- _提示テキスト_
◆ ◆ ◆ ◆ ◆ ◆ ◆

ウェブデザイン技能検定


背景・受験動機

 Webアプリケーションを作る仕事をしているのですが、とくにUIの知識を磨きたかったので、UIの勉強のマイルストーンとして2011年11月13日(日)、ウェブデザイン技能検定学科・実技試験を受験し、本日12月25日、合格証書を受けとりました。今日から3級ウェブデザイン技能士です。

ウェブデザイン技能士とは?

http://www.webdesign.gr.jp/

厚生労働大臣指定機関が実施する国家検定です。

 UIの知識を磨きたかったのですが、結果として、UIの知識はウェブデザイン技能検定の勉強を通じては身につかなかったように思います。使いやすいUIを作るための「前提知識」が問われる試験でした。

 3級に限っていれば、ウェブデザインというよりも、ウェブページアーキテクト(今つくりました)というような名前がしっくりくる試験範囲である気がします。(2級以降の実技では画像編集技術なども問われるようなのでウェブデザインでもいいかもしれませんが。)

 たとえるとしたら、使いやすいUIが「美しい絵」だとして、このウェブデザイン技能検定3級で問われる範囲は、絵具や筆の使い方、構図、色に関する知識といった分野で、「美しい絵」を描くために必要といえば必要だけど、そのものではない・・・というか。

◆ ◆ ◆ ◆ ◆ ◆ ◆

- _提示エントリー_
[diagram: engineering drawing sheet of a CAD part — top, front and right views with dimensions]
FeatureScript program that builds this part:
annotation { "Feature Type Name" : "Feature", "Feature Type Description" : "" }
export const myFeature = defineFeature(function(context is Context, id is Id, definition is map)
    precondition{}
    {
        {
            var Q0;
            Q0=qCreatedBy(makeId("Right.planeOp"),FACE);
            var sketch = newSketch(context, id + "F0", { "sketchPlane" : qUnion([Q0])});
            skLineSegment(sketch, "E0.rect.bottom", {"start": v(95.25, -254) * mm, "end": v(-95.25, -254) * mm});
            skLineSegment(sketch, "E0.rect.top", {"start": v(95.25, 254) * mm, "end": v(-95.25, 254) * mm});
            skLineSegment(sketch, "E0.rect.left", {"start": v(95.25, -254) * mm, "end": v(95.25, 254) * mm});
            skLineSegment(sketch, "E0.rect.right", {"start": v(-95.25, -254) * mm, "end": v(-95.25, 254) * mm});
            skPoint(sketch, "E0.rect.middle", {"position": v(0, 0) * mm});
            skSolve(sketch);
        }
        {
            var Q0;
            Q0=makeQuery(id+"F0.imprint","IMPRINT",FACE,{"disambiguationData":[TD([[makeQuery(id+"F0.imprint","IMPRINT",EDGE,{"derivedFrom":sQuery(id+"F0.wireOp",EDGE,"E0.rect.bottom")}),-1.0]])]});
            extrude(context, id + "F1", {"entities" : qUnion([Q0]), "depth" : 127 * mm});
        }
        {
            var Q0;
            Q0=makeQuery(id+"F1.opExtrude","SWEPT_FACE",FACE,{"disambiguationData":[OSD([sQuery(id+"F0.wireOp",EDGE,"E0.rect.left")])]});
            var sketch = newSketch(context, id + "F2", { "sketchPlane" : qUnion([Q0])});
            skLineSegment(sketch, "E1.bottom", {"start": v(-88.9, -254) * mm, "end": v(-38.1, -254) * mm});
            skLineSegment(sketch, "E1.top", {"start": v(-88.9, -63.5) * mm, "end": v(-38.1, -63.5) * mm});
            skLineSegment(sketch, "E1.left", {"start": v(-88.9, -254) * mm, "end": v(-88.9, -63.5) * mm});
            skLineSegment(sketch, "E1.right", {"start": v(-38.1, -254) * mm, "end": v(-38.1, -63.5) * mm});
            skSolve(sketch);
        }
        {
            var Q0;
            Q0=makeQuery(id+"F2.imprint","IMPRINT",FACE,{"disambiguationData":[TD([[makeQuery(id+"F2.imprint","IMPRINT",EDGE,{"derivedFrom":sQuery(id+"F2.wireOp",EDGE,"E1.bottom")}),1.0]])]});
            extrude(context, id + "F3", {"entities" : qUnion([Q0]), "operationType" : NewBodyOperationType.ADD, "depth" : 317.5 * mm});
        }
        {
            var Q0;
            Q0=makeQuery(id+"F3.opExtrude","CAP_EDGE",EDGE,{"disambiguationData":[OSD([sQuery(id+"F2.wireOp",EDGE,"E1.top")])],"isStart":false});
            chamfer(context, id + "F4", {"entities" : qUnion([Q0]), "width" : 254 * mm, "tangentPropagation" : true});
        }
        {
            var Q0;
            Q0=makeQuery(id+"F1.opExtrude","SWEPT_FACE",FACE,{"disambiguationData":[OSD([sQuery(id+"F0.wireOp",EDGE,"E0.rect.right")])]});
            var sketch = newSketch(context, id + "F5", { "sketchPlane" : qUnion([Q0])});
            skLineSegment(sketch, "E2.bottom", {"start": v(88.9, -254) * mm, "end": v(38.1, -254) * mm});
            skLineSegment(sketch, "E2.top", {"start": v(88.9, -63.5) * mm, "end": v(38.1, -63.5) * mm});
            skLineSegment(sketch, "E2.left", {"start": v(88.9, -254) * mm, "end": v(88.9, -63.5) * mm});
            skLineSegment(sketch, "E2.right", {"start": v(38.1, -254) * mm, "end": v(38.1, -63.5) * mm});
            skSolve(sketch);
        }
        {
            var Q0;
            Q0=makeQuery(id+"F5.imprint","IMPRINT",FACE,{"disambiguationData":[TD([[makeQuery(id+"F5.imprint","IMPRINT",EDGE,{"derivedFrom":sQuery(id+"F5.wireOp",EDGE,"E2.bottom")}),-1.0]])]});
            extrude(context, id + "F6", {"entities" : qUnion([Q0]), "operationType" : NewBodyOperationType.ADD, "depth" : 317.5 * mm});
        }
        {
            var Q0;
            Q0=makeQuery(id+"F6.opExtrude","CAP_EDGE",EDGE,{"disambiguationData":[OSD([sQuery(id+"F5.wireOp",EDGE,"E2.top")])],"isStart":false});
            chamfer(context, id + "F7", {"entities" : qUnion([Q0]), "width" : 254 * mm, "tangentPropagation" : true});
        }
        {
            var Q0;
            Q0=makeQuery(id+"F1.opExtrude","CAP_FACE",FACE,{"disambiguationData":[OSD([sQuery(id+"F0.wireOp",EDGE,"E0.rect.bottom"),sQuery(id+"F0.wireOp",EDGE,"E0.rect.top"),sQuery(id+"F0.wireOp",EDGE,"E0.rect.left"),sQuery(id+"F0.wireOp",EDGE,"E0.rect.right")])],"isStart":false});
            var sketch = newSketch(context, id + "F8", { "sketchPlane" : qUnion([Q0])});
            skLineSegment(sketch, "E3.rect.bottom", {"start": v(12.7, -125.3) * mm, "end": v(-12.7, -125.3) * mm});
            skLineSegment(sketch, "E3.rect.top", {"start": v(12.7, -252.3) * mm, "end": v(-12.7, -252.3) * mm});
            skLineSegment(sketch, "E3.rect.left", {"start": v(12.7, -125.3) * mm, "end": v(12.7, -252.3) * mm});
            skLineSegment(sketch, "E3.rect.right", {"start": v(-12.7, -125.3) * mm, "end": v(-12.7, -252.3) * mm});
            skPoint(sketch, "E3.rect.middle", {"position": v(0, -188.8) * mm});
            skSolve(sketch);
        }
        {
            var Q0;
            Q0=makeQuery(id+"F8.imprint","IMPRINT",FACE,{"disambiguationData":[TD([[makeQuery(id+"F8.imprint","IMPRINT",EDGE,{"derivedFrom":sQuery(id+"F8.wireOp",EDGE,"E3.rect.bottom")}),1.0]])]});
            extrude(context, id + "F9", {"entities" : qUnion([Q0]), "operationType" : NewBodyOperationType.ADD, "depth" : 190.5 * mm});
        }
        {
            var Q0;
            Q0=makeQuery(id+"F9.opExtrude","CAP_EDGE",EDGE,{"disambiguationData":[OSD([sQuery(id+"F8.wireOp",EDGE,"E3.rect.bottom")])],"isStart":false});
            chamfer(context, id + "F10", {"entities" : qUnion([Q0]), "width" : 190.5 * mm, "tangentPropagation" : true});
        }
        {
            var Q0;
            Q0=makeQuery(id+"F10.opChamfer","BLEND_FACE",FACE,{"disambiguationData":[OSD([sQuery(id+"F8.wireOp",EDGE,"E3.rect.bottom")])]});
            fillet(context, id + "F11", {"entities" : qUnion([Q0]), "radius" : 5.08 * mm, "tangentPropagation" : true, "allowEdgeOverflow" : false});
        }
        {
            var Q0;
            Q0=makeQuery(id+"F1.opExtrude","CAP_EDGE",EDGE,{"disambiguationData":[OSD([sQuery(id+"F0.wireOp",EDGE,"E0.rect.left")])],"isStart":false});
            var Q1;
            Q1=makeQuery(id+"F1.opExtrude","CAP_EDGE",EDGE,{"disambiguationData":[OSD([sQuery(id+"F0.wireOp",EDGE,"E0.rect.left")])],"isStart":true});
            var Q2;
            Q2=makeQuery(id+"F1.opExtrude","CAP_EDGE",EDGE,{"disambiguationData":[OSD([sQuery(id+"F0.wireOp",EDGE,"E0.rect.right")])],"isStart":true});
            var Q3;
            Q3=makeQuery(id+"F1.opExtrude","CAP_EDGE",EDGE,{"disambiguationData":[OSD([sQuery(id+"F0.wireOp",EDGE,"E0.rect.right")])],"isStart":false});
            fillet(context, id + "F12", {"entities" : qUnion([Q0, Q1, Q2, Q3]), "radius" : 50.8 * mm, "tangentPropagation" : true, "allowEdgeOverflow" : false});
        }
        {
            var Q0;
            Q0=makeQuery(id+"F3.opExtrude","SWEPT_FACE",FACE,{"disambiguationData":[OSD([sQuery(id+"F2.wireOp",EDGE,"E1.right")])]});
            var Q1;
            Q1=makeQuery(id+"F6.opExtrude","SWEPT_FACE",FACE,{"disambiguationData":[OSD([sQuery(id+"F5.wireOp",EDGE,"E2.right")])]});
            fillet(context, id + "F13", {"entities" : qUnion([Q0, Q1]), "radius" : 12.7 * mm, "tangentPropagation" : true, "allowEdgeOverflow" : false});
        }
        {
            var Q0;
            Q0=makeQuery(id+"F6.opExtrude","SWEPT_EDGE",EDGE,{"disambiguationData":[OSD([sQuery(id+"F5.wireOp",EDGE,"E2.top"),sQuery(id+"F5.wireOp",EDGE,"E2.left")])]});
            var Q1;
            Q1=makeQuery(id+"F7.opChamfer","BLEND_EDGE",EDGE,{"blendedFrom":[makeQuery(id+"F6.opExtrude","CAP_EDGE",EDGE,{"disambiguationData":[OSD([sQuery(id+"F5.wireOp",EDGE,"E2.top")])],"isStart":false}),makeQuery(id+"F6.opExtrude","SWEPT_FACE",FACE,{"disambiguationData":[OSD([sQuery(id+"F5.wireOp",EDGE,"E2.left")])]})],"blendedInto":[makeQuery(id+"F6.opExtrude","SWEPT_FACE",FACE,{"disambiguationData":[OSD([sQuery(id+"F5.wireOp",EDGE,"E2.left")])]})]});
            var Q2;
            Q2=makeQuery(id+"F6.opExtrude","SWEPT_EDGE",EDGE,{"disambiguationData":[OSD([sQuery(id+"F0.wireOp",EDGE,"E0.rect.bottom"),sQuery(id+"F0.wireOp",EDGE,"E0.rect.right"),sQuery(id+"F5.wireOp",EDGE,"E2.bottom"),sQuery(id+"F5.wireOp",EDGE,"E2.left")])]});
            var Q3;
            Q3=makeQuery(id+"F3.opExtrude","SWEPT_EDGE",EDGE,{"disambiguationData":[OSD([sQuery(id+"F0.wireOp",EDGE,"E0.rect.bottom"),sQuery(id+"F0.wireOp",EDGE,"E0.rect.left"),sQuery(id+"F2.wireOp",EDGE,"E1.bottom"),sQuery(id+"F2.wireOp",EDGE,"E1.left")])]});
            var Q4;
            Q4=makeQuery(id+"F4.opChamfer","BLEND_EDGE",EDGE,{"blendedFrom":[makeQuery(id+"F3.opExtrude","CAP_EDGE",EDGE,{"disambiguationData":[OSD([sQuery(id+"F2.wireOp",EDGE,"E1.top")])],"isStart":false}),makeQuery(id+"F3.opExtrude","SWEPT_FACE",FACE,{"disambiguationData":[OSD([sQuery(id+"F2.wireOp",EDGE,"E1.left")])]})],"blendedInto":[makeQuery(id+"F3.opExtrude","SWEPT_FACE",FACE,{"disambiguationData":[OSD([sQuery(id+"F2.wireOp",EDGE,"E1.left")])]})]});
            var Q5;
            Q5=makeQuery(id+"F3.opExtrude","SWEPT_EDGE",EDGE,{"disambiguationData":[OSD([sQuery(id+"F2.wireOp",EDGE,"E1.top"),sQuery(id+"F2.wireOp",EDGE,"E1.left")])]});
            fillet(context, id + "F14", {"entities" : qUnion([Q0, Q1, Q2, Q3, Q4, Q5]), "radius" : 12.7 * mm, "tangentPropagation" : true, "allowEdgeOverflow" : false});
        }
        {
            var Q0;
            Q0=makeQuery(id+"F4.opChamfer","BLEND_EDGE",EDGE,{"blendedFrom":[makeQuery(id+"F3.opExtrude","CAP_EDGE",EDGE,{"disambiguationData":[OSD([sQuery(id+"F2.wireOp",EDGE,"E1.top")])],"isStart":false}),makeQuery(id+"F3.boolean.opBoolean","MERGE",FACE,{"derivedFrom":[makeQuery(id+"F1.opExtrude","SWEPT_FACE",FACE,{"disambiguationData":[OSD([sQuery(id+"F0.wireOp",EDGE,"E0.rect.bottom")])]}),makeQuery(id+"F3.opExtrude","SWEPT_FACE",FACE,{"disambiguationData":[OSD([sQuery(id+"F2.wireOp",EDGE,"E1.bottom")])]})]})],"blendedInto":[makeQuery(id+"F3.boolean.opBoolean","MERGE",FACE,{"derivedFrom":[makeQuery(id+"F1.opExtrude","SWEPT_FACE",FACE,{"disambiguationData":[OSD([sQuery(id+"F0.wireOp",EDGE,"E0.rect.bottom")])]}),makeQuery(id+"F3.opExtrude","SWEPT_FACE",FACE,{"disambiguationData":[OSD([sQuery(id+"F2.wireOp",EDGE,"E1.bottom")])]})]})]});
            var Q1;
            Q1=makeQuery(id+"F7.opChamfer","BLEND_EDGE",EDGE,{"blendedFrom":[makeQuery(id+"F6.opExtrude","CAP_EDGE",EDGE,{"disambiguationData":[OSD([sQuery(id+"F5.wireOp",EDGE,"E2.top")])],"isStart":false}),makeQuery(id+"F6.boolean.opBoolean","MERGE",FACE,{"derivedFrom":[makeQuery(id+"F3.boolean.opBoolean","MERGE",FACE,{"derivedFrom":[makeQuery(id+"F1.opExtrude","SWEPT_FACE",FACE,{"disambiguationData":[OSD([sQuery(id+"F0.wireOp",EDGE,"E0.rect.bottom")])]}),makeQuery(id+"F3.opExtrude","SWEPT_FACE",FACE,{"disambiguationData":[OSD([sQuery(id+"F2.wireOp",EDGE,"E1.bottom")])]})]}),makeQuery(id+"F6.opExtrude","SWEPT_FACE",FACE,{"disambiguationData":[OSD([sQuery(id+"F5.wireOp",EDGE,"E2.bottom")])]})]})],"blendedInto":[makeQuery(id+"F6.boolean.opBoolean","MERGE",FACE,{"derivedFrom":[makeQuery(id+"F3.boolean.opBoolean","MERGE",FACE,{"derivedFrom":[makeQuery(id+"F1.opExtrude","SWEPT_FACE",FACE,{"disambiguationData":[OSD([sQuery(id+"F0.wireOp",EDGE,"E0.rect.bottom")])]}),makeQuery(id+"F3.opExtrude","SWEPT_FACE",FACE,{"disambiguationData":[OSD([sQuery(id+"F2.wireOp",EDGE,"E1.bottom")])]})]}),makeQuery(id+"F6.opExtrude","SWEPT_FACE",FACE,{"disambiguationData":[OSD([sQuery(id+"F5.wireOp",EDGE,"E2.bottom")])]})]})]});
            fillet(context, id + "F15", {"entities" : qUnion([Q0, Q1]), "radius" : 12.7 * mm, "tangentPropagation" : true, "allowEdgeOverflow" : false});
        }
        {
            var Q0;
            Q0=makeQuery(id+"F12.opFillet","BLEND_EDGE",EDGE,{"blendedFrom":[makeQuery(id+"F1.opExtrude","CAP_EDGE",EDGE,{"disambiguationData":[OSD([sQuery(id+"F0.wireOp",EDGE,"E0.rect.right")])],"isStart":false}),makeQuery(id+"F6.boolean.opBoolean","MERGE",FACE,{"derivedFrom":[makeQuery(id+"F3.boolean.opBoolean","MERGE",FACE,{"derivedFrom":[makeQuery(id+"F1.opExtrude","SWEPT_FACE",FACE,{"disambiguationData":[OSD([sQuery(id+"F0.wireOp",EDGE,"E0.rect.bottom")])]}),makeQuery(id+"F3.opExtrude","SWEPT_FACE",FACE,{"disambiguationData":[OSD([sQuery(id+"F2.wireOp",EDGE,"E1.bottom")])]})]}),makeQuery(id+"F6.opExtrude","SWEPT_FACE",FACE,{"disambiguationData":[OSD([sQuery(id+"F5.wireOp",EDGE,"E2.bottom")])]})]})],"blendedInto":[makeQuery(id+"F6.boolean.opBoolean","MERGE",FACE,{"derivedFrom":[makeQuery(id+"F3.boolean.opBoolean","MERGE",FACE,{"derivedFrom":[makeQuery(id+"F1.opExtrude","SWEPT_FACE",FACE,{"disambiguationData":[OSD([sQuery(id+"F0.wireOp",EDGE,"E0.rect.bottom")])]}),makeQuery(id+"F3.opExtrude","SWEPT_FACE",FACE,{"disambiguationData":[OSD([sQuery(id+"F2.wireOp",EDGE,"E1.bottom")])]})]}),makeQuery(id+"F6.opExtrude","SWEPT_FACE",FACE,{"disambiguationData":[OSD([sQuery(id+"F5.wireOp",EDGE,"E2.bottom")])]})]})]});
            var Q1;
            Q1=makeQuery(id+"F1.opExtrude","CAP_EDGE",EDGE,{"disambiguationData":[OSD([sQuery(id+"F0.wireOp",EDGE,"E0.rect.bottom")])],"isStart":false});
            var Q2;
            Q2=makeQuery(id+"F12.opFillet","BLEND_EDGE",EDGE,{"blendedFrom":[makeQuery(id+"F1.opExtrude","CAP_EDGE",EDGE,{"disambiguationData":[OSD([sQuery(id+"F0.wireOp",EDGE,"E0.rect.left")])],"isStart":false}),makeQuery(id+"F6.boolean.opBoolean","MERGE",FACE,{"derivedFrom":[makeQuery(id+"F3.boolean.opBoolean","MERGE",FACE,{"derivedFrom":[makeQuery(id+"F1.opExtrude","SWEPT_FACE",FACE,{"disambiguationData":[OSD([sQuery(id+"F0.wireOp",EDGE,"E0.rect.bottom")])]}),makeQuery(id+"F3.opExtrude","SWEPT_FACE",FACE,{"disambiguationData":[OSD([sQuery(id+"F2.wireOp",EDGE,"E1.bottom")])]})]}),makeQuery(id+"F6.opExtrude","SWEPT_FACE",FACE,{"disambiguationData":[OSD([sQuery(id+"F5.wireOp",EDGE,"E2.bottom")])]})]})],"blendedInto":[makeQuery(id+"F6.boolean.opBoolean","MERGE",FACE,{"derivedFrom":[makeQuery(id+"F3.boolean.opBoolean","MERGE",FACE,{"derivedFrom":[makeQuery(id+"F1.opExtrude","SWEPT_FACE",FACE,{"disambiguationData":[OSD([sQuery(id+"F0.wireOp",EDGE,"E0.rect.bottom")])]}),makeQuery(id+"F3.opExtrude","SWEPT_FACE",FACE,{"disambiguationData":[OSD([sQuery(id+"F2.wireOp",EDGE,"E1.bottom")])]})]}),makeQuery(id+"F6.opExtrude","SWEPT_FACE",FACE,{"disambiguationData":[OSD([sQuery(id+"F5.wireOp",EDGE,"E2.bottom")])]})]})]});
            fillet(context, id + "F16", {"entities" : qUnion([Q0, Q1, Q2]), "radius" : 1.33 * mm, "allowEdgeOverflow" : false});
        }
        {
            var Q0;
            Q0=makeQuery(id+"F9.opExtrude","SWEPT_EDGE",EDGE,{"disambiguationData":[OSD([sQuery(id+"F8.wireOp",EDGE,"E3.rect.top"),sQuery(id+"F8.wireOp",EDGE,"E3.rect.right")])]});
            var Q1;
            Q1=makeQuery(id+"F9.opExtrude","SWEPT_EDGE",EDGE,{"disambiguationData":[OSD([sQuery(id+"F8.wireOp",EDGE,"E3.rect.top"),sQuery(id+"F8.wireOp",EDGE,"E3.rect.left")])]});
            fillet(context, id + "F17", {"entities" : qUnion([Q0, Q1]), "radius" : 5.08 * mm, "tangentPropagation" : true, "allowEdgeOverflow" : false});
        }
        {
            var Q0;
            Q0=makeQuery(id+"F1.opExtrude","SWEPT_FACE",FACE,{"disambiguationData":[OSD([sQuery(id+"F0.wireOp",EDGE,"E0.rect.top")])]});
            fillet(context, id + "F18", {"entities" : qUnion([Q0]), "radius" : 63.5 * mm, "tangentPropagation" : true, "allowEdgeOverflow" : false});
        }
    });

◆ ◆ ◆ ◆ ◆ ◆ ◆

- _問題_
1. ウェブデザイン技能検定の文章で、使いやすいUIを「美しい絵」にたとえたときに3級で問われる範囲として挙げられている分野を、すべて挙げよ。
2. ウェブデザイン技能検定の文章を、最後の文の後から引き継いで書き進めてください。
エントリーは使わなくてよい。

- _解答_
1.
・絵具や筆の使い方
・構図
・色に関する知識

2.
試験の質

 自分が受験した2011年第3回の試験問題の質は、それほど高くありませんでした。単純に記憶しているかしていないかを問うような問題が多かった。ウェブデザインの本質について、単純記憶の問題がでるのならよいのですが、VDT作業について、インターネットの基礎知識などウェブデザイン周辺の範囲ででたり。今回についてはさらに、問題の正誤に関わる誤植が多く、合格発表が遅れるという事態も。まだ4年目という歴史の浅い試験ですので、試験問題の質が高くなるような施策がなされていると判断できたり、よい参考書が出版されるようになるまでまつのも手だと思います。

出題範囲

 しかし、問われる範囲は、使いやすいUIを作るためには必須の知識です。HTMLやCSS、画像の形式ごとの性質といったこと、ユーザビリティ、アクセサビリティ、どういったサイトマップを描くのがいいか、ページの構成は?といったウェブデザイン技能検定という名前にふさわしい出題に加え、HTTPステータスコードや、DNSとは?といったインターネットに関する基礎知識、VDT作業に関するガイドラインや契約についてなど、ウェブデザインを仕事にするにあたって必須の法的な知識も出題されました。

勉強期間

 この試験の対策をするにあたっては、公式ガイドブック、問題集を1周づつしました。時間にして、10時間くらいでしょう。普段Webアプリケーションの開発に携わっている人や、IPA基本情報技術者、ITパスポートといったIT系の資格に合格した人でしたら、同じくらいでウェブデザイン技能検定3級合格レベルに達することができるかと思います。

対策にあたってのアドバイ

 お金が許すのでしたら、ITパスポート、基本情報技術者試験の勉強の一環として、軽い気持ちで3級合格を目指すのもありかもしれません。問題のレベル、範囲ともに被る部分が多いように思います。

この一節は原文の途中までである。